== Data for processing ==
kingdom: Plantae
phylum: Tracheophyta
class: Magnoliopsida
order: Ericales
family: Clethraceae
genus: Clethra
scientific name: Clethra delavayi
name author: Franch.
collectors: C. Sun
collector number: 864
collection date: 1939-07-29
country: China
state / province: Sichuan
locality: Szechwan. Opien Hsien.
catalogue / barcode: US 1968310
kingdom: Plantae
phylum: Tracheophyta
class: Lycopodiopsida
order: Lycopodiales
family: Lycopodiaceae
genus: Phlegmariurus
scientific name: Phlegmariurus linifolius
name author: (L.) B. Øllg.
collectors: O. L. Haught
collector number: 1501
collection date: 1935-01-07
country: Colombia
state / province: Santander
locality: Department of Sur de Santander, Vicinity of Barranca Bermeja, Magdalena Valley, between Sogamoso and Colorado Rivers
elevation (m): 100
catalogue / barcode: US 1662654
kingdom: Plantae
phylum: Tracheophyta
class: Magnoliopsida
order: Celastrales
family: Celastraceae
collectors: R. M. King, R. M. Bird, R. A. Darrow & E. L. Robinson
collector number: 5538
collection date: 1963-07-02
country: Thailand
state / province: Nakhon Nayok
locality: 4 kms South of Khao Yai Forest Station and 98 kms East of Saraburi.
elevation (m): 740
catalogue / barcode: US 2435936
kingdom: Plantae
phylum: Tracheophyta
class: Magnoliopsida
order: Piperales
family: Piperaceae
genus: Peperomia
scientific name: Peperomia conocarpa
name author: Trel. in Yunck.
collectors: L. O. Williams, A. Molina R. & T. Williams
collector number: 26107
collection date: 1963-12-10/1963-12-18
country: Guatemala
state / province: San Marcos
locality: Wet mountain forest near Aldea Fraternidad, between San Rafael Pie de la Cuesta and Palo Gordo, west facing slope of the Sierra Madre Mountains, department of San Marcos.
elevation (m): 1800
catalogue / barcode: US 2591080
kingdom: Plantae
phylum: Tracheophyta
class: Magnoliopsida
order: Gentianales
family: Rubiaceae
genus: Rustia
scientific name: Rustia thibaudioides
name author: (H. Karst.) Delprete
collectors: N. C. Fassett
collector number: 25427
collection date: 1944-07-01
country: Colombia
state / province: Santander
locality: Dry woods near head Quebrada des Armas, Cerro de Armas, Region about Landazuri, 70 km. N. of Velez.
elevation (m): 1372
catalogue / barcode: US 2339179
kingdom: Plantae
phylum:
===
* Goal: Copy out the lines running from the line with "scientific name: Phlegmariurus linifolius" up to and including the line with "family: Piperaceae", reproducing each one character for character.

* Task result:
scientific name: Phlegmariurus linifolius
name author: (L.) B. Øllg.
collectors: O. L. Haught
collector number: 1501
collection date: 1935-01-07
country: Colombia
state / province: Santander
locality: Department of Sur de Santander, Vicinity of Barranca Bermeja, Magdalena Valley, between Sogamoso and Colorado Rivers
elevation (m): 100
catalogue / barcode: US 1662654
kingdom: Plantae
phylum: Tracheophyta
class: Magnoliopsida
order: Celastrales
family: Celastraceae
collectors: R. M. King, R. M. Bird, R. A. Darrow & E. L. Robinson
collector number: 5538
collection date: 1963-07-02
country: Thailand
state / province: Nakhon Nayok
locality: 4 kms South of Khao Yai Forest Station and 98 kms East of Saraburi.
elevation (m): 740
catalogue / barcode: US 2435936
kingdom: Plantae
phylum: Tracheophyta
class: Magnoliopsida
order: Piperales
family: Piperaceae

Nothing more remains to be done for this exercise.